For a sense of scale, consider that a Phase III clinical trial generates an average of 3.6 million data points, according to research from Tufts Center for the Study of Drug Development. Tufts further noted that this volume of data is triple what it was 10 years earlier. To put the issue in dollar terms, industry analysts predict that biotech ventures featuring AI-driven drug discovery processes will reach a collective valuation of over $100 billion in the next decade.
NAND flash is critical to life sciences/pharma research
Companies in life sciences/pharma benefit from improving the performance of their data analytics workloads. Running analytics faster means speeding up time to market. Higher-performing analytics solutions also enable researchers to run more analytics processes in the same amount of time—expanding the scope and impact of analytics. Both of these outcomes are good for the business.
How does this happen? A number of factors can potentially contribute to higher-performing data analytics. These include faster processors such as graphical processing units (GPUs), along with network designs that optimize the movement of data from storage to servers and back. Among the most relevant factors, however, is the storage itself. In general, the higher performing the storage, the faster the analytics process will run.

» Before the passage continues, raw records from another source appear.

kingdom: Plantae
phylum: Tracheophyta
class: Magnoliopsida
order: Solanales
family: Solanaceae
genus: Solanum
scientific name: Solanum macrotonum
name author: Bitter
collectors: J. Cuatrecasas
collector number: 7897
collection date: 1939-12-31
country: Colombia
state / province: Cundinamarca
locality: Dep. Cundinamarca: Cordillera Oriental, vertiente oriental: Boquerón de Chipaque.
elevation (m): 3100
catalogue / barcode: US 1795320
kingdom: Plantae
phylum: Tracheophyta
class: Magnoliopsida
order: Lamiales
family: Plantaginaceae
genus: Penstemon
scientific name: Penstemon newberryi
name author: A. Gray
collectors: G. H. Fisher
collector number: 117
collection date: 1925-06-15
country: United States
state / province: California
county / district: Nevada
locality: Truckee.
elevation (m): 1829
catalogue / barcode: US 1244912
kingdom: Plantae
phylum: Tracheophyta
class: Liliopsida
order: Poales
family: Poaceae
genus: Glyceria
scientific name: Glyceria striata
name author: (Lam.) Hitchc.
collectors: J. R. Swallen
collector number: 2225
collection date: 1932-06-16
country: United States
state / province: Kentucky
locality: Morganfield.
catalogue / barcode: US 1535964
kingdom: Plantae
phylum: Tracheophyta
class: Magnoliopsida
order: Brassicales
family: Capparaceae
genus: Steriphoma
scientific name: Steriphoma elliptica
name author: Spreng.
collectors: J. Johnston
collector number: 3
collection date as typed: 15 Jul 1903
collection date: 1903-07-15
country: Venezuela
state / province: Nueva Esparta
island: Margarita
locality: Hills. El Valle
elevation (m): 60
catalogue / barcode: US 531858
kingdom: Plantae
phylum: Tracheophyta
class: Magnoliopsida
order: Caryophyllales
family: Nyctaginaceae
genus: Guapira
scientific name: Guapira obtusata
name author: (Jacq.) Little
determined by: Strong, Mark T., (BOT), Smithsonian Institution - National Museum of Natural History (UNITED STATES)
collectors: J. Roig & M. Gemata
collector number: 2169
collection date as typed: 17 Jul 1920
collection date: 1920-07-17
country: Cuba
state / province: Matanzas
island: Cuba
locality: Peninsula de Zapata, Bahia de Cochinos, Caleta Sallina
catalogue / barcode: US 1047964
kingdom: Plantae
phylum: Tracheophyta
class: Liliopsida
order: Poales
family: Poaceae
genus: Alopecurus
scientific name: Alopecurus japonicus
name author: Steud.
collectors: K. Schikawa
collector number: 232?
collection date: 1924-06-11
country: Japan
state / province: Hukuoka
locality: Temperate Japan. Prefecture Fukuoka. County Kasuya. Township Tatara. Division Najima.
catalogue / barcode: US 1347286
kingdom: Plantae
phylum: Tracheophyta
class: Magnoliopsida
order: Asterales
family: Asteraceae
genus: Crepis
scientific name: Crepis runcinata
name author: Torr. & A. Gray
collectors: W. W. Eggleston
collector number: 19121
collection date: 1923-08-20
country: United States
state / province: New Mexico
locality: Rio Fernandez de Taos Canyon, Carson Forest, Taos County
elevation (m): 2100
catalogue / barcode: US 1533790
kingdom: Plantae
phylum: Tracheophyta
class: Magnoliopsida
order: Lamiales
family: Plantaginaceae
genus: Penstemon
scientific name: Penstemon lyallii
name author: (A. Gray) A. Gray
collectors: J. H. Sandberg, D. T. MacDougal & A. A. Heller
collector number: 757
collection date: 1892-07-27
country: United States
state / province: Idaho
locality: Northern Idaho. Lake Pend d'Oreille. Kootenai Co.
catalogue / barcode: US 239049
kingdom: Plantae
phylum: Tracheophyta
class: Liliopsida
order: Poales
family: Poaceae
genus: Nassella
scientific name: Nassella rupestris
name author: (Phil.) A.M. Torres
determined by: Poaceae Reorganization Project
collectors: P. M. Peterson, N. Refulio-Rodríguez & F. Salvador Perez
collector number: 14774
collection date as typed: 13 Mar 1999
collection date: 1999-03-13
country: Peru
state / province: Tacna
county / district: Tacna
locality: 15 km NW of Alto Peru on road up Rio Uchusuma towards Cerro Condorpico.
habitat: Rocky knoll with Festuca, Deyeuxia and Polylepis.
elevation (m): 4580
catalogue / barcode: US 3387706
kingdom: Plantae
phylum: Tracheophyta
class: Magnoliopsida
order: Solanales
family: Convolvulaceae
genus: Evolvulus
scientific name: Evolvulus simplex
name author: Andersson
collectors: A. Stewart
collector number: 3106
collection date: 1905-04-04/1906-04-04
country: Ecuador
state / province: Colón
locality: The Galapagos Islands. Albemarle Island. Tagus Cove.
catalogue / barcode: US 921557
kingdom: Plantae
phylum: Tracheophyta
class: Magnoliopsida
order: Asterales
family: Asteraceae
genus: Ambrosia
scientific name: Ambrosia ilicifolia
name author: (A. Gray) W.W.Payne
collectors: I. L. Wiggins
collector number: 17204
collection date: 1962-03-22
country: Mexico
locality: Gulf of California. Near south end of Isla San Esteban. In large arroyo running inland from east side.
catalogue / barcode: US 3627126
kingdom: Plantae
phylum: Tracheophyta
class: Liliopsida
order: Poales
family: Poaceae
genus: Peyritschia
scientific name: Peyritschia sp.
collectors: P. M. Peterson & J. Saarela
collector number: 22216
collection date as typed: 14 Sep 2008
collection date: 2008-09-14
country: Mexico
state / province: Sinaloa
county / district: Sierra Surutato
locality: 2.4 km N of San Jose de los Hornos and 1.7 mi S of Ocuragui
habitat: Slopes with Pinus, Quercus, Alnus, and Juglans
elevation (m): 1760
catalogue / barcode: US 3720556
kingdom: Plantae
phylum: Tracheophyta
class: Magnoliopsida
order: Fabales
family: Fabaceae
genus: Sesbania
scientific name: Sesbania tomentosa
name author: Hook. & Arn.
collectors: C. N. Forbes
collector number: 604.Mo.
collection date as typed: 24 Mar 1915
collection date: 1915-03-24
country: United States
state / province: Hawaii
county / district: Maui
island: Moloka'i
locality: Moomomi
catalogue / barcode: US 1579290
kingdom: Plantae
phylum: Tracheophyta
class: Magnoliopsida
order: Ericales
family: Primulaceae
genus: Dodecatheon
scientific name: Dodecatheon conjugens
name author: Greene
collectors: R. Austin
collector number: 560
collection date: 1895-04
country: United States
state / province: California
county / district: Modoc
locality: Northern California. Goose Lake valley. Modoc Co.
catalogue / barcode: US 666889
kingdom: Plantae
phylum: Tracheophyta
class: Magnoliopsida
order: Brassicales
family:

Today, high-performance storage means NAND flash memory. NAND flash is a form of non-volatile memory (NVM) that can deliver high-speed data reads and writes. It forms the basis of most solid-state drives (SSDs).
NAND flash is useful—and increasingly essential—for processor- and memory-intensive workloads like AI in life sciences and pharma. Going step by step, the process of “training” the AI model to work with the data set is very resource-intensive. For each of these workloads, GPUs and CPUs can demand a high-volume feed of data from storage. This demand leads to the need for storage solutions that deliver not only high bandwidth but also high capacity and power efficiency.
NVMe SSDs enable efficiency and speed in these types of challenging workloads. System owners can create and manage large data sets because they are able to separate storage from compute nodes. The NVMe controller allows for parallel processing between the GPU and storage media—in which the GPU accesses data in storage for multiple operations simultaneously. This architecture speeds up the analysis and maximizes GPU utilization.
Longevity is helpful in life sciences and pharma because data sets may need to be available for analysis and AI for years. From drug discovery to clinical trials, data analytics and AI are essential pillars in the life sciences and pharma industry. As such, leveraging NAND flash SSDs is key to supporting complex analytics workloads and security necessary to expedite analytics and AI workloads and accelerate time to market.